Today, I had the opportunity to watch 70 Acres in Chicago. It’s a film about the residents of Cabrini Green. But really, it’s a film about a Chicago community that has been shattered.
It offered a perspective that I had never before considered. I grew up in Chicago’s south suburbs and had little occasion to go to Cabrini Green. I avoided it on reputation. But the film depicted an alternate reality: a huge community of supportive, caring neighbors.
After the film, which was screened at the Gene Siskel Film Center in the Loop, the producer and two of the main interviewees depicted in the film took part in a brief panel discussion. Raymond ‘Shaq’ Macdonald, who appeared in the film, was one of them. He appeared in the film wearing Schurz High School spirit wear, bringing the connection among Chicago residents of all stripes, colors, and backgrounds, powerfully home for me. To quote the Muppets, “Peoples is peoples.”
My neighborhood high school is Schurz.
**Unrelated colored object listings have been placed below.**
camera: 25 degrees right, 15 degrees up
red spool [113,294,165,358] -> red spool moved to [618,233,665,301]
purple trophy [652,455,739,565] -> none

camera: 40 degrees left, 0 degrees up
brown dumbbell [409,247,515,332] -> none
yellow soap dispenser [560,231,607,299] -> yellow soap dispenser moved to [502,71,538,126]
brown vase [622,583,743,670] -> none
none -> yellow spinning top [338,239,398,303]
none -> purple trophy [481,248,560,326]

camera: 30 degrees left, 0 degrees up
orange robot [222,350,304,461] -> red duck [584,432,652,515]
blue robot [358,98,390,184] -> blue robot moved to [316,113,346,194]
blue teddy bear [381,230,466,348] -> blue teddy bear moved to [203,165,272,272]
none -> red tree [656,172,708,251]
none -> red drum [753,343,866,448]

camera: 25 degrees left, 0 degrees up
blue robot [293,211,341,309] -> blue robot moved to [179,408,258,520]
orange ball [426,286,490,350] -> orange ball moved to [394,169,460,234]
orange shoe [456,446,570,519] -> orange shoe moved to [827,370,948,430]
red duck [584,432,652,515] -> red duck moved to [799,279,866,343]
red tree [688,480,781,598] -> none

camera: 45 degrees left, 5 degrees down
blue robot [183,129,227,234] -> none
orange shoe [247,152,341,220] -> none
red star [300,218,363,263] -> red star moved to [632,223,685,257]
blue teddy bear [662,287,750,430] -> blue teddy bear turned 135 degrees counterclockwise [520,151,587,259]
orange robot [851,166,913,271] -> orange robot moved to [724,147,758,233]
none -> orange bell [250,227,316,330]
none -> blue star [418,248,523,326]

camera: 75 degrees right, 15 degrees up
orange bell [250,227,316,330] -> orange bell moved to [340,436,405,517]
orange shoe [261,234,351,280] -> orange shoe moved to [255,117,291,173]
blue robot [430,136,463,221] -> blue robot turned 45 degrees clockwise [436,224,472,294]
My neighborhood is smaller, population-wise, than that of the Cabrini Green complex in its heydey. My history with my neighborhood isn’t as long; I’ve been a resident for 14 years, since I moved to the city of Chicago. I feel the same way about my community as Cabrini Green’s residents felt about it: this is my home, these are my people, I don’t want to leave it. I hope I don’t have to do so.